Służby śledcze Korei Południowej potwierdziły, że wydany 7 stycznia przez sąd nakaz aresztowania został zrealizowany w środę o godzinie 10:33 czasu lokalnego (2:33 w Polsce).
Jun Suk Jeol został przewieziony do siedziby biura ds. korupcji wśród najwyższych rangą urzędników (CIO), gdzie mają zostać przeprowadzone dalsze czynności. CIO ma 48 godzin na przesłuchanie prezydenta, po czym musi wystąpić o nakaz zatrzymania go na okres 20 dni lub zwolnić.
Korea Południowa. Prezydent Jun Suk Jeol został aresztowany
Jun Suk Jeol, zanim został aresztowany, zdążył nagrać oświadczenie, które następnie przesłano do mediów. Polityk przekonywał w nim, że ani organy prowadzące dochodzenie w jego sprawie, ani sądy wydające im nakazy aresztowania, nie mają do tego uprawnień.
– Postanowiłem stawić się przed CIO, mimo że jest to nielegalne dochodzenie, aby zapobiec rozlewowi krwi. Nie oznacza to jednak, że aprobuję ich dochodzenie – powiedział Jun, dodając, że „choć są to mroczne dni (…) przyszłość tego kraju jest pełna nadziei„.
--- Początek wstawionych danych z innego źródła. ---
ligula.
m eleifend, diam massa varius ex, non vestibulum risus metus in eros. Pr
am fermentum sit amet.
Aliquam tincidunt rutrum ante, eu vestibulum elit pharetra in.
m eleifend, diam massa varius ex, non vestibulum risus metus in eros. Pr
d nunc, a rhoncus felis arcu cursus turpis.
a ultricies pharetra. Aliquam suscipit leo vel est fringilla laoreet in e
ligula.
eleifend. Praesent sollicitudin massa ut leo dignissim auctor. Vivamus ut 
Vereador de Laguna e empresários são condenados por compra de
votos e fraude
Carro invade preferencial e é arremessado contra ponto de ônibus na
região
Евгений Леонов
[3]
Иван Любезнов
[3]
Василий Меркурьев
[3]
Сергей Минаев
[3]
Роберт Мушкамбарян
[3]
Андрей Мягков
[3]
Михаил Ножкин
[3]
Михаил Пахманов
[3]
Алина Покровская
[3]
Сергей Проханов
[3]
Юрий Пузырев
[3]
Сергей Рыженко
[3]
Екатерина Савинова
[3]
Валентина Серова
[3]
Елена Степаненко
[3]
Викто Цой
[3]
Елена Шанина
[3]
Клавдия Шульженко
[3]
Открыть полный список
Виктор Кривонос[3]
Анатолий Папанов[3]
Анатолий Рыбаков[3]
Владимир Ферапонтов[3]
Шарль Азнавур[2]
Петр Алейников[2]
Urzędnicy CIO podjęli próbę aresztowania zawieszonej w obowiązkach głowy państwa już 3 stycznia, działając na mocy pierwszego wydanego nakazu. Wówczas jednak zaniechano ostatecznych działań z powodu wielogodzinnej blokady ze strony służb prezydenckiej ochrony (PSS).
Urzędnik CIO przyznał, że podczas drugiej próby, którą śledczy i policja rozpoczęli ok. godz. 5 czasu lokalnego (godz. 21 we wtorek w Polsce), PSS nie utrudniała ich działań.
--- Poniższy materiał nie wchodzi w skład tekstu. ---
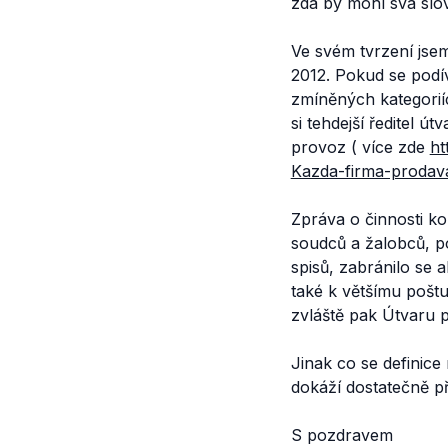
zda by mohl svá slov
Ve svém tvrzení jse
2012. Pokud se podív
zmíněných kategorií
si tehdejší ředitel 
provoz ( více zde
ht
Kazda-firma-prodava
Zpráva o činnosti kon
soudců a žalobců, p
spisů, zabránilo se
také k většímu poštu
zvláště pak Útvaru pr
Jinak co se definice 
dokáží dostatečně př
S pozdravem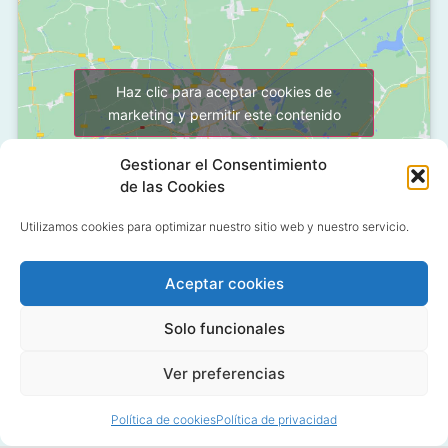
Haz clic para aceptar cookies de
marketing y permitir este contenido
Gestionar el Consentimiento
de las Cookies
Utilizamos cookies para optimizar nuestro sitio web y nuestro servicio.
Aceptar cookies
C/ Grañón, 12 - Local
28050 Las Tablas - Madrid
Solo funcionales
91 427 58 18
Ver preferencias
Política de cookies
Política de privacidad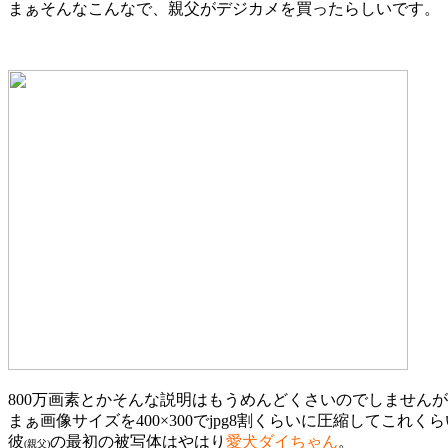
まぁそんなこんなで、親父がデジカメを買ったらしいです。
800万画素とかそんな説明はもうめんどくさいのでしません
まぁ画像サイズを400×300でjpg8割くらいに圧縮してこれく
彼
の最初の被写体はやはり
愛犬ダイちゃん
。
(親父)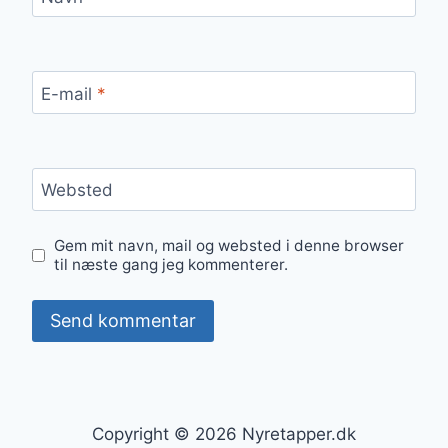
E-mail
*
Websted
Gem mit navn, mail og websted i denne browser
til næste gang jeg kommenterer.
Copyright © 2026 Nyretapper.dk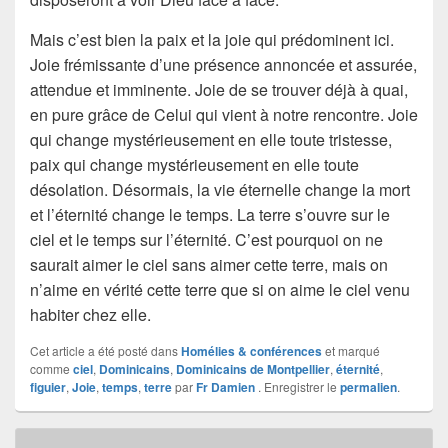
Mais c’est bien la paix et la joie qui prédominent ici.
Joie frémissante d’une présence annoncée et assurée,
attendue et imminente. Joie de se trouver déjà à quai,
en pure grâce de Celui qui vient à notre rencontre. Joie
qui change mystérieusement en elle toute tristesse,
paix qui change mystérieusement en elle toute
désolation. Désormais, la vie éternelle change la mort
et l’éternité change le temps. La terre s’ouvre sur le
ciel et le temps sur l’éternité. C’est pourquoi on ne
saurait aimer le ciel sans aimer cette terre, mais on
n’aime en vérité cette terre que si on aime le ciel venu
habiter chez elle.
Cet article a été posté dans
Homélies & conférences
et marqué
comme
ciel
,
Dominicains
,
Dominicains de Montpellier
,
éternité
,
figuier
,
Joie
,
temps
,
terre
par
Fr Damien
. Enregistrer le
permalien
.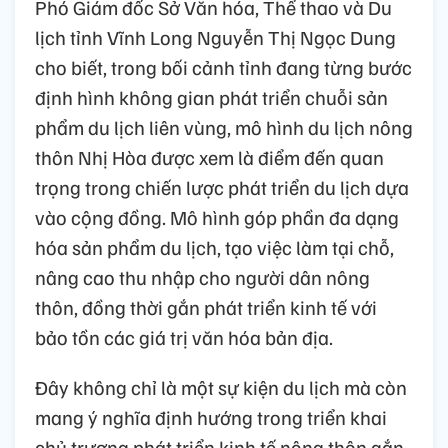
Phó Giám đốc Sở Văn hóa, Thể thao và Du
lịch tỉnh Vĩnh Long Nguyễn Thị Ngọc Dung
cho biết, trong bối cảnh tỉnh đang từng bước
định hình không gian phát triển chuỗi sản
phẩm du lịch liên vùng, mô hình du lịch nông
thôn Nhị Hòa được xem là điểm đến quan
trọng trong chiến lược phát triển du lịch dựa
vào cộng đồng. Mô hình góp phần đa dạng
hóa sản phẩm du lịch, tạo việc làm tại chỗ,
nâng cao thu nhập cho người dân nông
thôn, đồng thời gắn phát triển kinh tế với
bảo tồn các giá trị văn hóa bản địa.
Đây không chỉ là một sự kiện du lịch mà còn
mang ý nghĩa định hướng trong triển khai
chủ trương phát triển kinh tế nông thôn gắn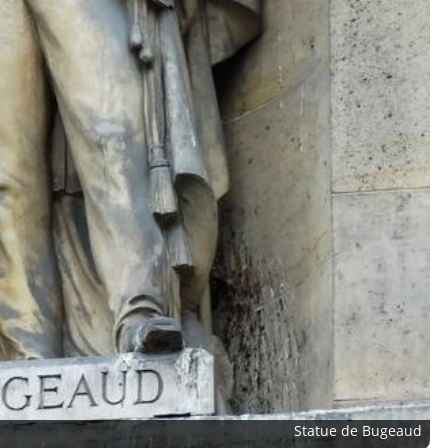
Statue de Bugeaud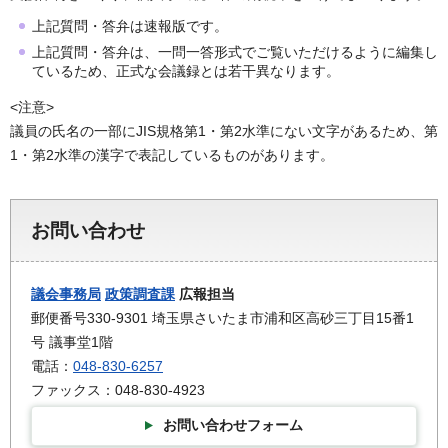
上記質問・答弁は速報版です。
上記質問・答弁は、一問一答形式でご覧いただけるように編集し
ているため、正式な会議録とは若干異なります。
<注意>
議員の氏名の一部にJIS規格第1・第2水準にない文字があるため、第
1・第2水準の漢字で表記しているものがあります。
お問い合わせ
議会事務局
政策調査課
広報担当
郵便番号330-9301 埼玉県さいたま市浦和区高砂三丁目15番1
号 議事堂1階
電話：
048-830-6257
ファックス：048-830-4923
お問い合わせフォーム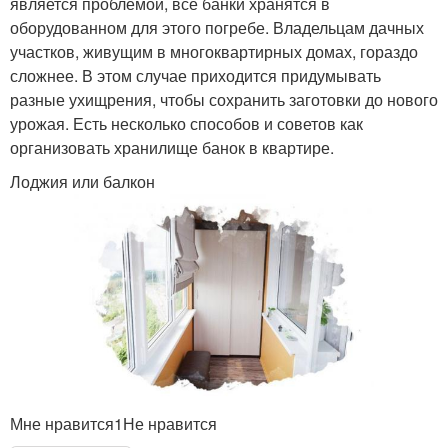
является проблемой, все банки хранятся в
оборудованном для этого погребе. Владельцам дачных
участков, живущим в многоквартирных домах, гораздо
сложнее. В этом случае приходится придумывать
разные ухищрения, чтобы сохранить заготовки до нового
урожая. Есть несколько способов и советов как
организовать хранилище банок в квартире.
Лоджия или балкон
Мне нравится1Не нравится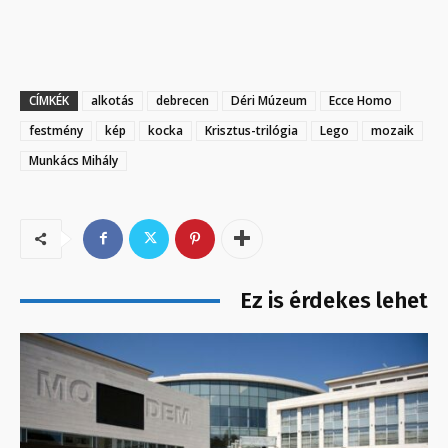
CÍMKÉK
alkotás
debrecen
Déri Múzeum
Ecce Homo
festmény
kép
kocka
Krisztus-trilógia
Lego
mozaik
Munkács Mihály
Ez is érdekes lehet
Początkowo nastąpił trwający blisko dwie godziny impas, podczas którego doszło m.in. do krótkich przepychanek między osobami tworzącymi kordon przez główną bramą prowadzącą na teren kompleksu, gdzie mieści się siedziba głowy państwa. Jun nie opuścił jej od 12 grudnia ub.r. Następnie śledczy dostali się pod wartownię przy bramie rezydencji Juna, a po krótkich negocjacjach zostali wpuszczeni do budynku.
Korea Południowa. Wprowadził stan wojenny. O losie prezydenta zdecyduje Trybunał Konstytucyjny
Przed kompleksem prezydenckim w dzielnicy Yongsan od wczesnych godzin porannych gromadziły się tysiące zwolenników Juna, którzy, jak podaje agencja Yonhap, na informacje o aresztowaniu polityka zareagowali płaczem.
Jun cały czas broni swojej decyzji o wprowadzeniu stanu wojennego, tłumacząc, że chciał w ten sposób chronić demokrację w kraju przed sympatykami reżimu w Pjongjangu. Opozycyjni deputowani twierdzą jednak, że był to zamach stanu, w związku z czym wystąpili z wnioskiem o impeachment głowy państwa, który przegłosowano 14 grudnia.
Od tego czasu Trybunał Konstytucyjny ma 180 dni na decyzję, czy zatwierdzić odwołanie Juna, czy przywrócić go na stanowisko. Pierwsza rozprawa w tej sprawie trwała zaledwie cztery minuty, ponieważ przywódca się na niej nie stawił. Kolejną zaplanowano na czwartek i jak zapowiedziano, odbędzie się ona bez względu na to, czy prezydent pojawi się, czy też nie.
Dotychczas kilku wysokich rangą urzędników zostało już aresztowanych w związku z ich rolą we wprowadzeniu stanu wojennego, w tym dowódcy wojskowi i były minister obrony Kim Jong Hjun.